NWO can observe an entire planetary system around a target star at once. After suppressing light from a target star, NWO can image every planet from the Habitable Zone outward in a span of just several hours. Although the primary goal of NWO is to detect and characterize Earth-like planets in the Habitable Zones of nearby stars, it can also image and characterize planets beyond the Habitable Zone such as Jupiter-like and Neptune-like planets in long-period orbits. As a planet rotates, photometric observations by NWO will show variations in colour and intensity as different surface features rotate in and out of the telescope’s field-of-view. For Earth-like planets, this allows for the detection of surface features such as oceans, continents, polar ice-caps and clouds.

Spectroscopic observations of an Earth-like planet in the Habitable Zone of a target star can quickly reveal information about the planet’s atmospheric composition, surface conditions and even the presence of life.

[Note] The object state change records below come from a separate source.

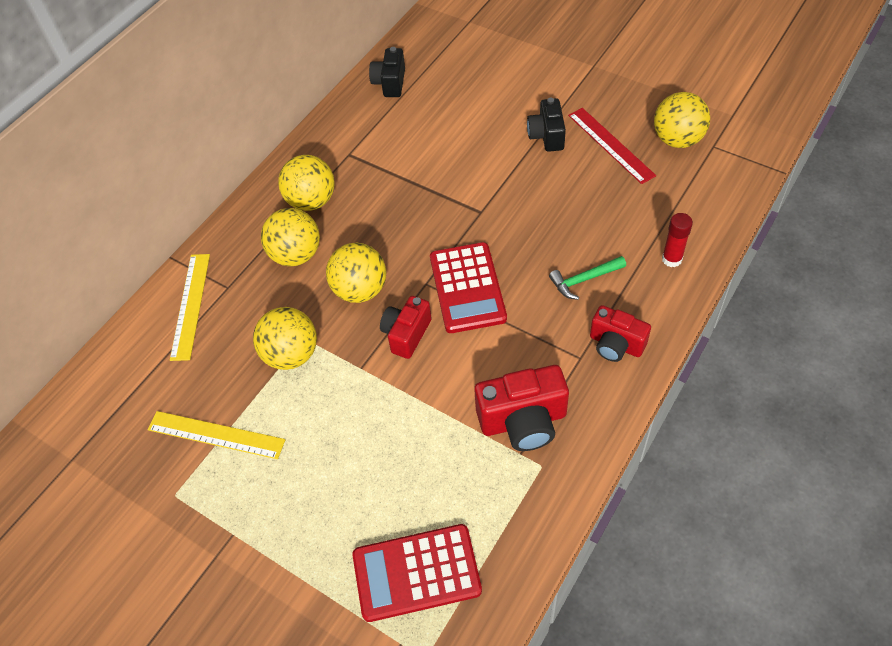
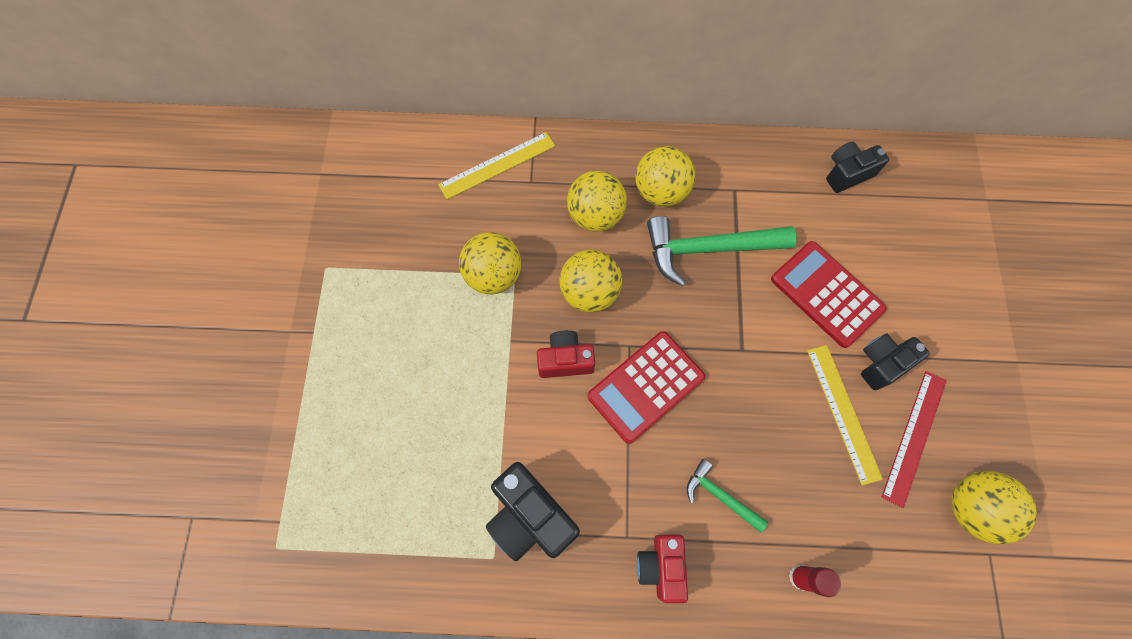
camera: 55 degrees right, 15 degrees up
yellow ruler [148,411,285,459] -> yellow ruler moved to [807,345,883,485]
red calculator [353,524,482,622] -> red calculator moved to [771,241,887,348]
red camera [474,365,569,451] -> black camera [486,462,580,561]
none -> green hammer [647,216,797,286]

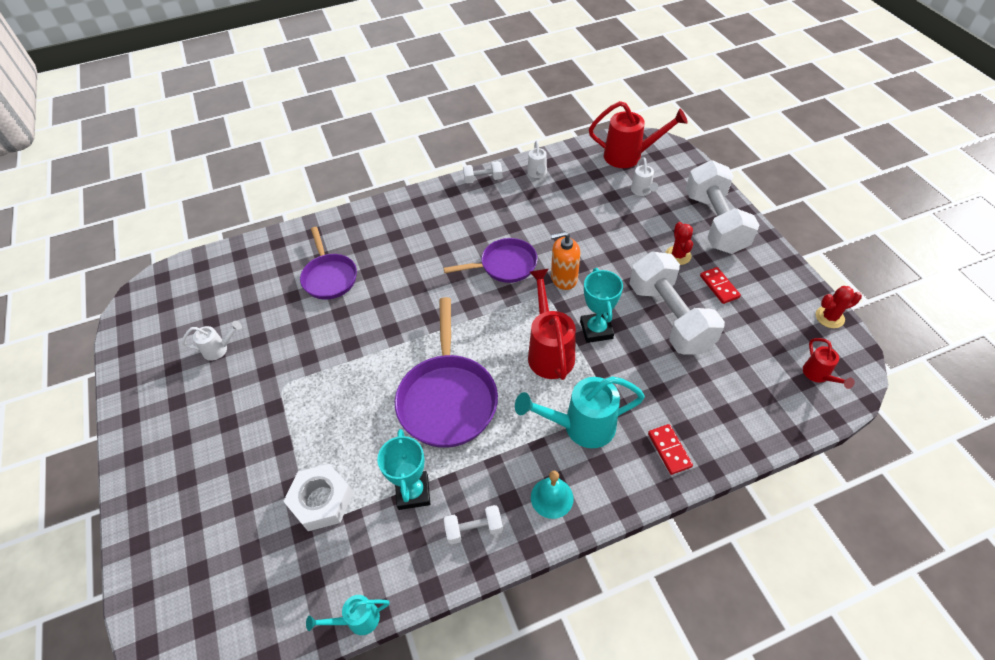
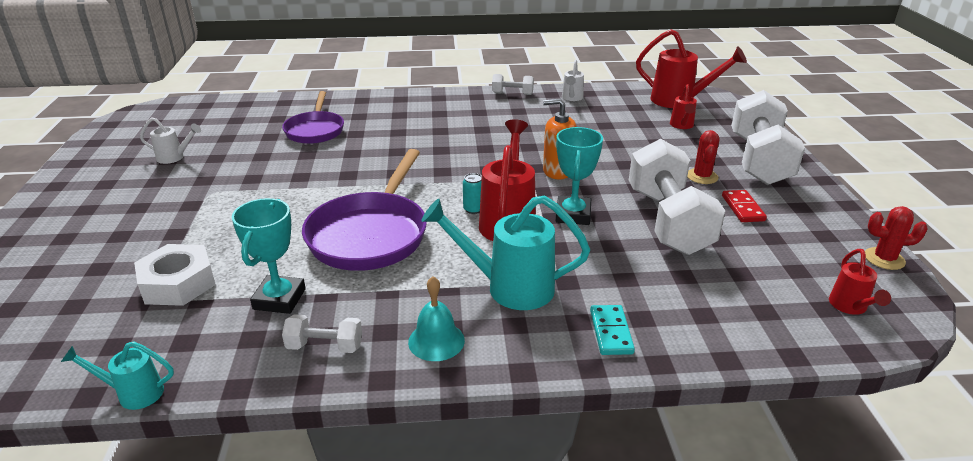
camera: 15 degrees right, 20 degrees down
purple pan [444,238,538,283] -> none
white watering can [631,157,658,196] -> red watering can [670,84,697,129]
red domino [648,424,693,475] -> turquoise domino [590,305,635,355]
none -> turquoise can [463,173,482,214]

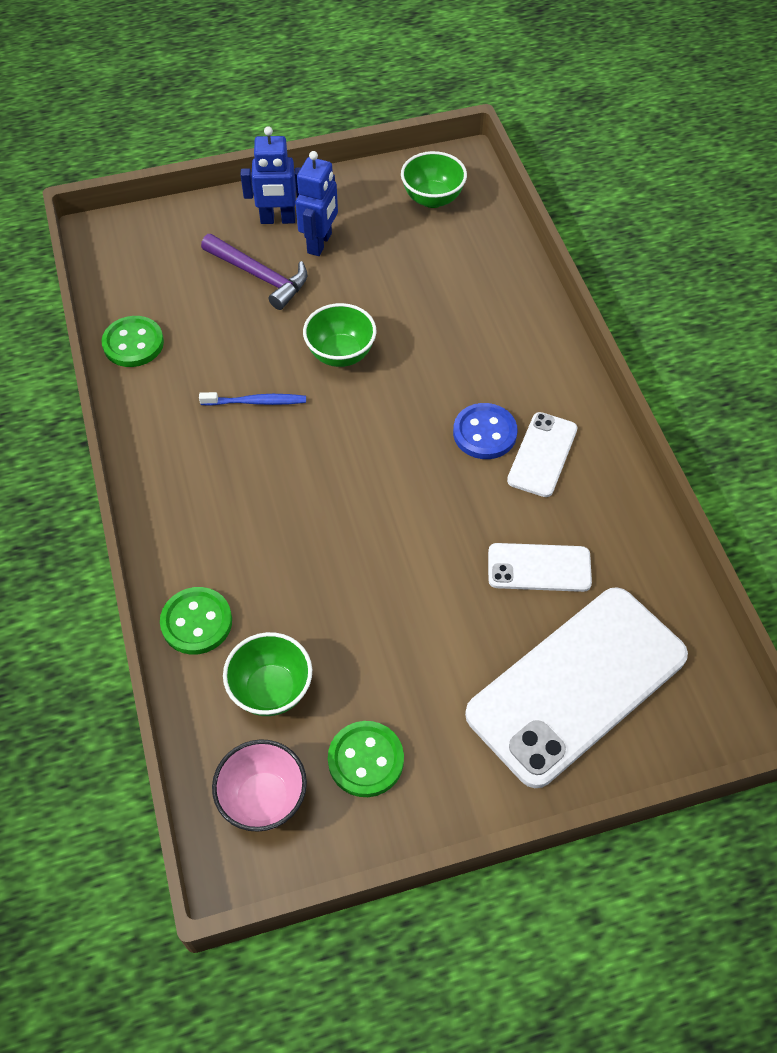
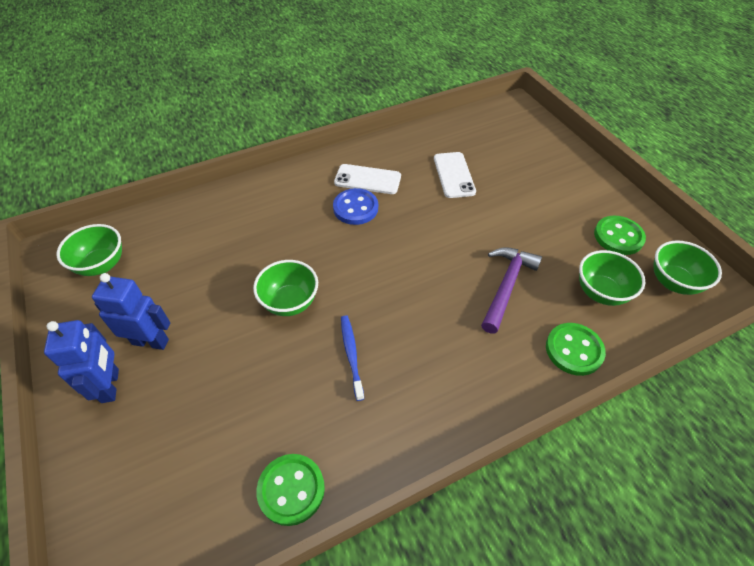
camera: 100 degrees left, 5 degrees down
purple hammer [201,234,307,310] -> purple hammer moved to [481,247,542,333]
pink bowl [212,739,307,832] -> green bowl [653,240,722,295]
white phone [465,587,688,788] -> none

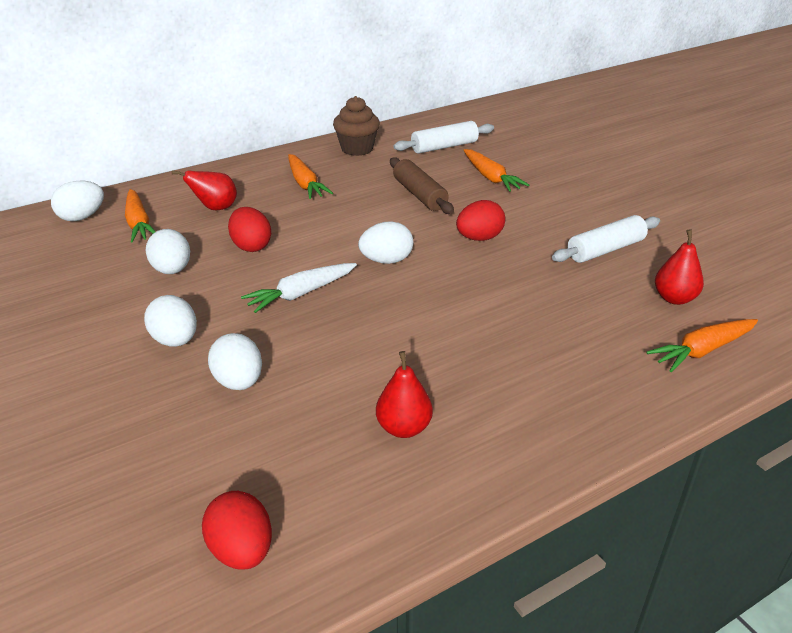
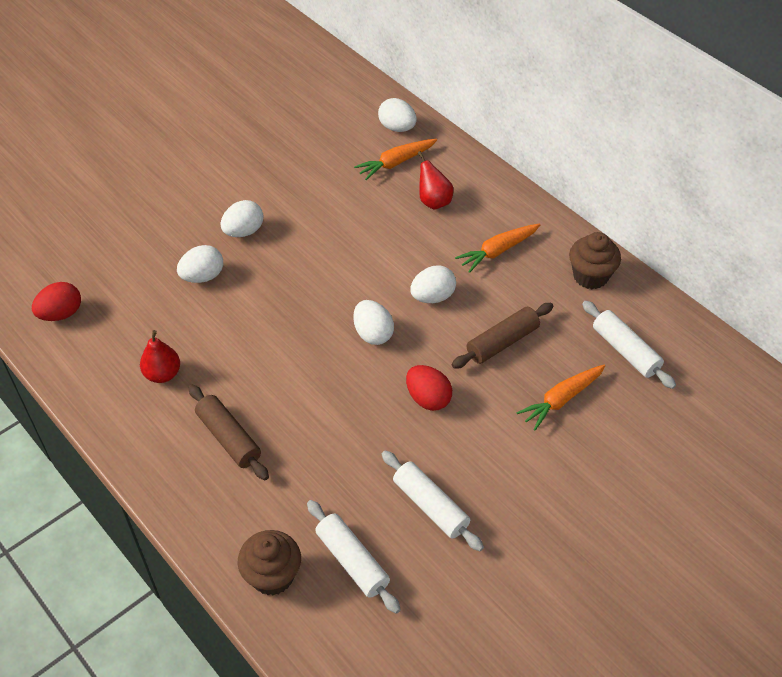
camera: 80 degrees right, 15 degrees up
white egg [146,229,190,274] -> white egg moved to [410,265,456,303]
red egg [228,207,271,252] -> none
white carrot [241,263,357,313] -> none
orange carrot [647,319,758,372] -> brown cupcake [238,530,301,596]
red pear [655,229,704,305] -> white rolling pin [307,500,401,614]
none -> brown rolling pin [188,384,269,480]

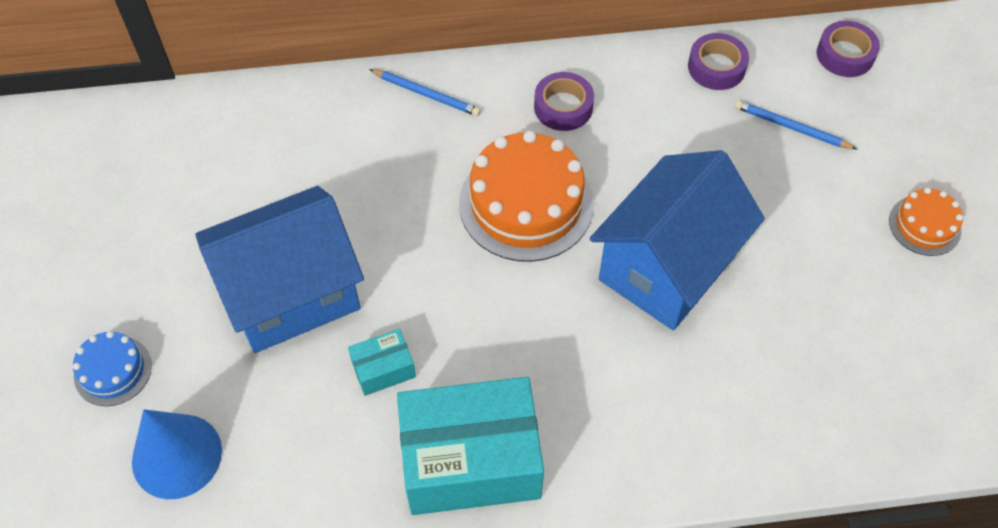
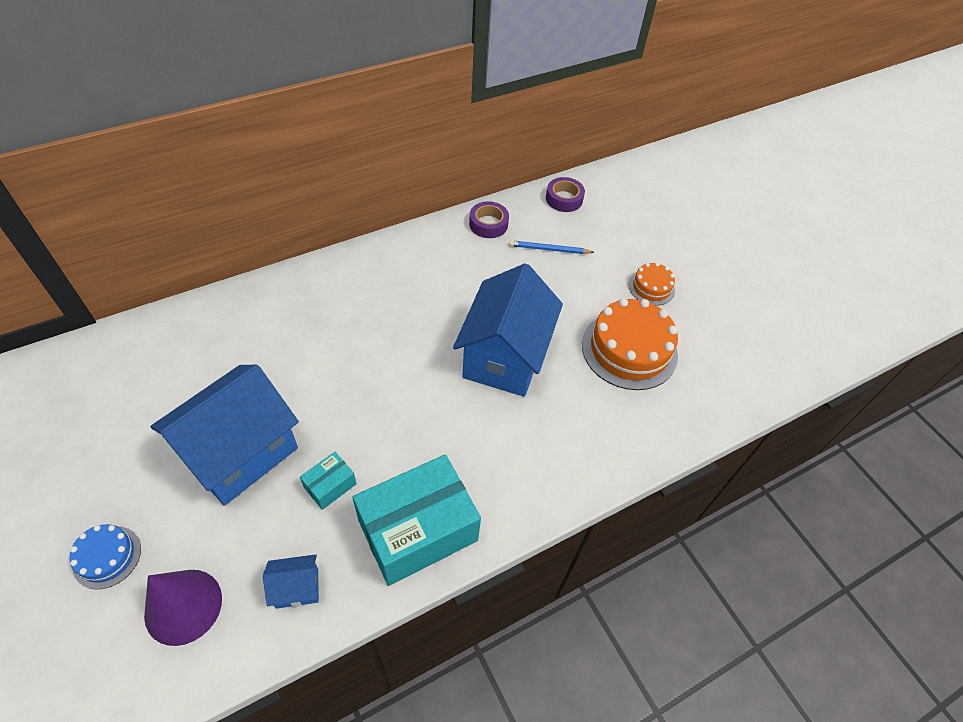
camera: 25 degrees left, 5 degrees down
blue cone [132,409,222,499] -> purple cone [144,570,222,646]
blue pencil [369,69,481,116] -> none
orange cake [459,130,593,262] -> orange cake moved to [582,298,678,390]
purple tape [534,72,594,131] -> none
none -> blue house [263,554,319,609]

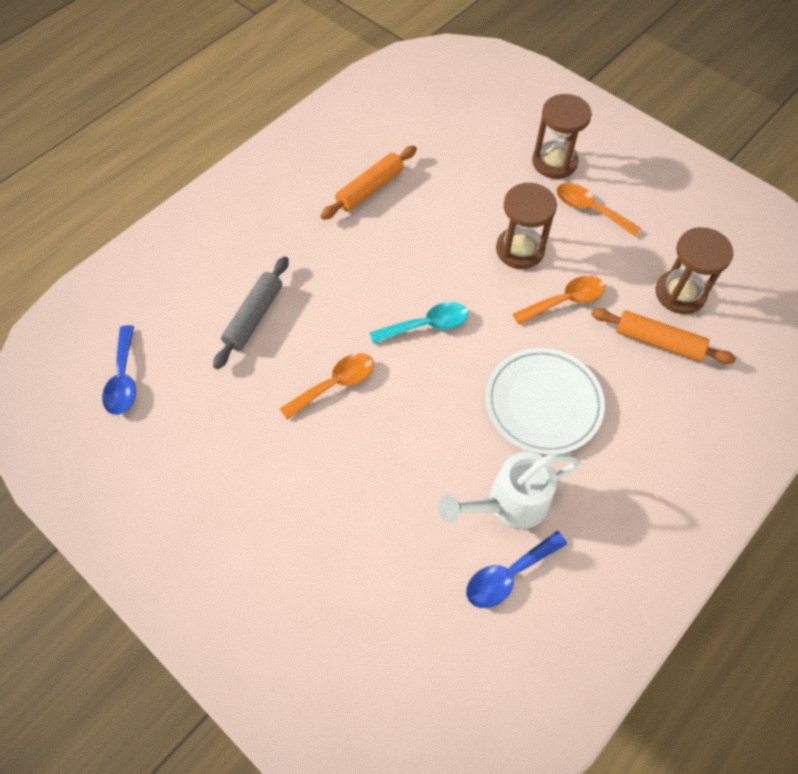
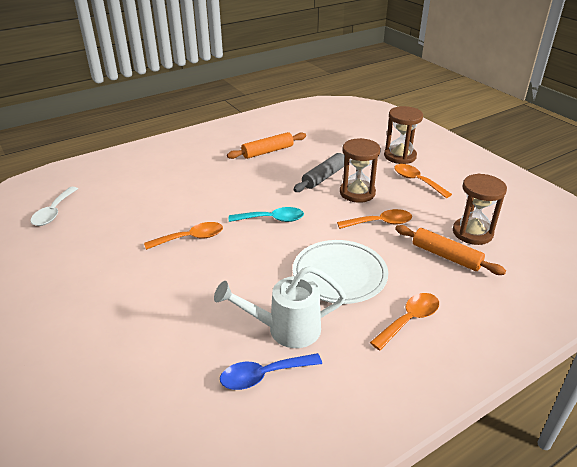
camera: 15 degrees right, 25 degrees down
blue spoon [102,325,136,415] -> white spoon [30,187,78,226]
grey rolling pin [213,256,289,369] -> grey rolling pin moved to [294,153,345,192]
none -> orange spoon [370,293,439,350]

The spectrum of an Earth-analogue exoplanet observed by NWO for just several hours will reveal a brightening at short wavelengths that is indicative of Rayleigh scattering which accounts for the blue sky we see here on Earth. At longer wavelengths, the presence of molecular oxygen will produce two moderate-strength absorption features at the 0.76 and 1.26 micrometer wavelengths. Molecular oxygen is a key biosignature since it is chemically reactive in the Earth’s atmosphere and must be continuously replenished by the biosphere. The presence of water also produces six strong absorption features (0.72, 0.82, 0.94, 1.13, 1.41 and 1.88 micrometers) which get dramatically stronger towards longer wavelengths. NWO will allow astronomers to easily detect Earth-sized planets and image entire solar systems. This mission may prove to be the quickest and most affordable path to the discovery of life on other planets.